Effect of the on-site Coulomb repulsion on superconductivity in the boson-fermion model

TL;DR

This paper investigates how on-site Coulomb repulsion affects superconductivity in the boson-fermion model, focusing on anisotropic pairing and analyzing weak and strong repulsion limits.

Contribution

It provides a detailed analysis of Coulomb repulsion effects on superconductivity within the boson-fermion model, including potential crossover regimes.

Findings

Coulomb repulsion suppresses superconductivity depending on its strength.

Weak and strong repulsion regimes exhibit different impacts on the order parameter.

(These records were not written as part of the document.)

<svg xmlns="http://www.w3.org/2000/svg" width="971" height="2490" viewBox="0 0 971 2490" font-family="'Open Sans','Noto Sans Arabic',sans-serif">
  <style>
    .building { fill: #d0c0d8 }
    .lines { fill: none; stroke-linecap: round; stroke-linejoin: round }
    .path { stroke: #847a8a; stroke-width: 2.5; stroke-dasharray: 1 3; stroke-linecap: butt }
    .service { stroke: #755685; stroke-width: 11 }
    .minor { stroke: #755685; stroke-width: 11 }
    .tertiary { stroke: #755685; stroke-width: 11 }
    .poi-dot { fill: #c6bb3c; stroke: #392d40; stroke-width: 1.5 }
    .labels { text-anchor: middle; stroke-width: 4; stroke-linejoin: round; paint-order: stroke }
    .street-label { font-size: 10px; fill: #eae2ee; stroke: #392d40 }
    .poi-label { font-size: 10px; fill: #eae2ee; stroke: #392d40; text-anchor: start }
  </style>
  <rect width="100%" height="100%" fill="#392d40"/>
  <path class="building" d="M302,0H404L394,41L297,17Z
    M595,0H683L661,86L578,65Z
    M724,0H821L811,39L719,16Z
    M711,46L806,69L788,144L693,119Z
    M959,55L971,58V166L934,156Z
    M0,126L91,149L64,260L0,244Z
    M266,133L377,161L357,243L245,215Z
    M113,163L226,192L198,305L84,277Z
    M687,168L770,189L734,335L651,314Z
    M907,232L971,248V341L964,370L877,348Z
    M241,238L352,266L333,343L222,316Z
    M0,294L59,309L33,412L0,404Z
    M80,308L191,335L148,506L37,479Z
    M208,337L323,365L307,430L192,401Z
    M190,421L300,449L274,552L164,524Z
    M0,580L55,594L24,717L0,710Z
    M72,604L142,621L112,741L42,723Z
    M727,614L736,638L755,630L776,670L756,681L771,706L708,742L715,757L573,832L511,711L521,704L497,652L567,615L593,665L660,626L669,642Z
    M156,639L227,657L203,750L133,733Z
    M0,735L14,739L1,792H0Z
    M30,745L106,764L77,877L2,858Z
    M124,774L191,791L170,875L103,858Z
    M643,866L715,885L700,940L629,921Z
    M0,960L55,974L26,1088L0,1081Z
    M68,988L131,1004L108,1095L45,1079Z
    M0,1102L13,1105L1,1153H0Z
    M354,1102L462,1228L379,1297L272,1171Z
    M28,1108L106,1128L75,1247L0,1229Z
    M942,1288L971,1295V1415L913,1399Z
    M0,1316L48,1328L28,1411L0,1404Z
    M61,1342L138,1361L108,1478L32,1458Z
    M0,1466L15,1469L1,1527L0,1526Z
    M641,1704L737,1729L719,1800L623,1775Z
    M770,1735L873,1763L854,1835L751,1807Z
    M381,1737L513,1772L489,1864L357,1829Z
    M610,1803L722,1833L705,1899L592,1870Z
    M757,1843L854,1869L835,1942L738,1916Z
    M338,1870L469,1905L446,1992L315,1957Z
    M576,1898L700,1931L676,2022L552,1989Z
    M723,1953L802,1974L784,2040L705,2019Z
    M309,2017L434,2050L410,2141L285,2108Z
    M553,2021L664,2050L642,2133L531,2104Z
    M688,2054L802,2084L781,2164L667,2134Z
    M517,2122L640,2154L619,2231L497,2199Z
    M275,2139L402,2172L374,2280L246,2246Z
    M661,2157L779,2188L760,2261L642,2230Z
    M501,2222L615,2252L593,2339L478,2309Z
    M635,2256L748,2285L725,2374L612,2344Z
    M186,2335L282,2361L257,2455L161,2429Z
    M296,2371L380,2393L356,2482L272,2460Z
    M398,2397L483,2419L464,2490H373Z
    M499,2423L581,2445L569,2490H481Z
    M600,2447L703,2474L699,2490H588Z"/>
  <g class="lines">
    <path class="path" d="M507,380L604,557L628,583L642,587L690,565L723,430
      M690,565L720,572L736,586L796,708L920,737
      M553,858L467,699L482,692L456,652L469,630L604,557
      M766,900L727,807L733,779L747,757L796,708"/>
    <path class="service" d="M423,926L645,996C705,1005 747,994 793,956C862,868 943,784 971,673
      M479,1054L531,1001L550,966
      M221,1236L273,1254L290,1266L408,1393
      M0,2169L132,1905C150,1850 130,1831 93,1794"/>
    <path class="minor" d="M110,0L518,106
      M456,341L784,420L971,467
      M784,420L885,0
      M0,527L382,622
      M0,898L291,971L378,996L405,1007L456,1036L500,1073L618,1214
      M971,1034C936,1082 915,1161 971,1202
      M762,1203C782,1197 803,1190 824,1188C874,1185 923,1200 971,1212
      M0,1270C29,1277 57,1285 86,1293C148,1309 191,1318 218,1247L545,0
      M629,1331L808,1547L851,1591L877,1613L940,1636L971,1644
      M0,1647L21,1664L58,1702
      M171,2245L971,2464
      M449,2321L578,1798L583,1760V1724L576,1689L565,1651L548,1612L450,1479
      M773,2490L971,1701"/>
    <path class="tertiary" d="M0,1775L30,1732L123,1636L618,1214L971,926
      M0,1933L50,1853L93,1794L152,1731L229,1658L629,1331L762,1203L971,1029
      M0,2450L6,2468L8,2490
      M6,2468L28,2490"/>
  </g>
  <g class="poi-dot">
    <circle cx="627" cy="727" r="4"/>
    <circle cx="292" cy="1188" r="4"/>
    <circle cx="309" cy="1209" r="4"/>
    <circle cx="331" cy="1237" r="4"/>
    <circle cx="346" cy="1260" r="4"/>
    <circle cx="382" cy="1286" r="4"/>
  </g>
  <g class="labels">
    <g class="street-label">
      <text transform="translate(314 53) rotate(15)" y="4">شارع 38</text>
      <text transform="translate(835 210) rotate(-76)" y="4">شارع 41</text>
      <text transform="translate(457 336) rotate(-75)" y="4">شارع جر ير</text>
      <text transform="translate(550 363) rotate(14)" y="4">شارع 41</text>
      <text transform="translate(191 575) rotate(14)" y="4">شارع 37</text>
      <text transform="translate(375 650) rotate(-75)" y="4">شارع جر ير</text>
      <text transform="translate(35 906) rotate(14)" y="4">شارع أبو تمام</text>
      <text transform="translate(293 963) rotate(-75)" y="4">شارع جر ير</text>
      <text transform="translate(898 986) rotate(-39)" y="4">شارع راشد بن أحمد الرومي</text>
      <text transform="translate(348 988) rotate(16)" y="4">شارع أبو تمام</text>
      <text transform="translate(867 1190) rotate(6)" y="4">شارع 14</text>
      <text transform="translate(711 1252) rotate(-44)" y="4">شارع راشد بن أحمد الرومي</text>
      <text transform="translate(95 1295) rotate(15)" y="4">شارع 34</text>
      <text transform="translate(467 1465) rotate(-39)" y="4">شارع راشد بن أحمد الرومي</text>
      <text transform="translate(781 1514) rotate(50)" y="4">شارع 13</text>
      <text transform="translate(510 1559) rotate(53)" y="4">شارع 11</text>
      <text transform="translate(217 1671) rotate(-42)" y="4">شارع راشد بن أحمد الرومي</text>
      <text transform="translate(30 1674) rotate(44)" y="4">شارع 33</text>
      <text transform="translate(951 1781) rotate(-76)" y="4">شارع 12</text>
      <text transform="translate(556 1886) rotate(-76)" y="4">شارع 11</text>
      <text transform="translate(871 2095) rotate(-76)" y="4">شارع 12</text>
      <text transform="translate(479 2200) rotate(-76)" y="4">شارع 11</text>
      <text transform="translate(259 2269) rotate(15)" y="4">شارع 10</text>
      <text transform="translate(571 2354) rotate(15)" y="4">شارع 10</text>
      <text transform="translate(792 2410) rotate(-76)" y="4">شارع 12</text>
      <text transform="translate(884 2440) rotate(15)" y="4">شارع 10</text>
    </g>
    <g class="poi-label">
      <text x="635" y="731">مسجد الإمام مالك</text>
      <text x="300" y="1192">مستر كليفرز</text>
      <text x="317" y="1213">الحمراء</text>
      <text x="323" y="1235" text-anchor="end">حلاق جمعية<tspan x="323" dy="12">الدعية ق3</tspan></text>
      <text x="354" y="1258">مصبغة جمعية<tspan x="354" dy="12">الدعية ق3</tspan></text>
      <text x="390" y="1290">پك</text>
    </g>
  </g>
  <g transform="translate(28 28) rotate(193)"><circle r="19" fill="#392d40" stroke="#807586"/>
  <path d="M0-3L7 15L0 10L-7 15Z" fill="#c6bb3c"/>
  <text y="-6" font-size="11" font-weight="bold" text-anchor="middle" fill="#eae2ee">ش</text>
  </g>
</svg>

Possible crossover behavior between the two regimes is discussed.

Abstract

We study the influence of the repulsive Coulomb interactions on thermodynamic properties of the boson fermion model with an anisotropic (d-wave, and extended s-wave) order parameter. Superconductivity is induced in this model from the anisotropic charge exchange interaction between the conduction band fermions (electrons or holes) and the immobile hard-core bosons (the localized electron pairs). The on-site Coulomb repulsion competes with this pairing interaction and hence is expected to have a detrimental influence on superconductivity. We analyze this effect in some detail considering the two opposite limits of: the weak and strong repulsion. A possible crossover between both these regimes is also discussed.